Why do Python and Java behave differently when decoding GBK


This question is related to How to decode bytes in GB18030 correctly.

I would like to decode an array of bytes which are encoded with GBK, but found that Python and Java behave differently sometimes.

ch = b'\xA6\xDA'
print(ch.decode('gbk'))

It raises an error:

UnicodeDecodeError: 'gbk' codec can't decode byte 0xa6 in position 0: illegal multibyte sequence

Java is able to decode it.

byte[] data = {(byte) 0xA6, (byte) 0xDA};
String s = new String(data, Charset.forName("GBK"));
System.out.println(s);

It seems that Python and Java adopt different implementations for GBK, right?


Solution

  • It seems that Python and Java adopt different implementations for GBK, right?

    Yes.
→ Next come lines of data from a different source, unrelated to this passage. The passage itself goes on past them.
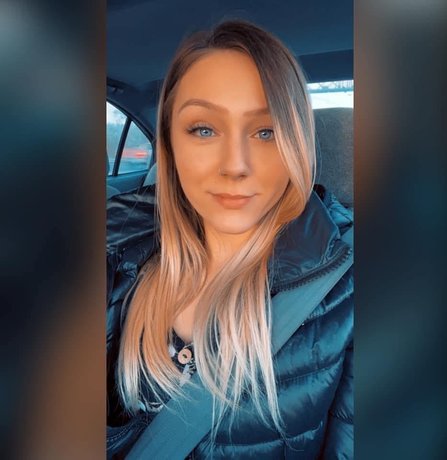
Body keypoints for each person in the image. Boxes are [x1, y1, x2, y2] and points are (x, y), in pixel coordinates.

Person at [107, 20, 353, 459]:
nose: (235, 165)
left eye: (266, 131)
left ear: (297, 144)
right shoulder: (115, 245)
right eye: (204, 129)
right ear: (169, 145)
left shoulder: (352, 292)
GBK is a ambiguous encoding to some extent, and thus different platforms may adopt different implementations.

    As for Python (CPython here), the mapping between GBK to Unicode is defined in mappings_cn.h, which is a strict implementation of CP936, where some characters (such as 0xA6DA) in non-Chinese regions are not defined.

    In the contrast, GBK in Java (OpenJDK 17 here), in fact, is an extended CP936 where some extra non-Chinese characters are included in order to follow GB18030/MS936. For example, 0xA6DA is mapped to Unicode U+E78E (although it is a private-user-area one).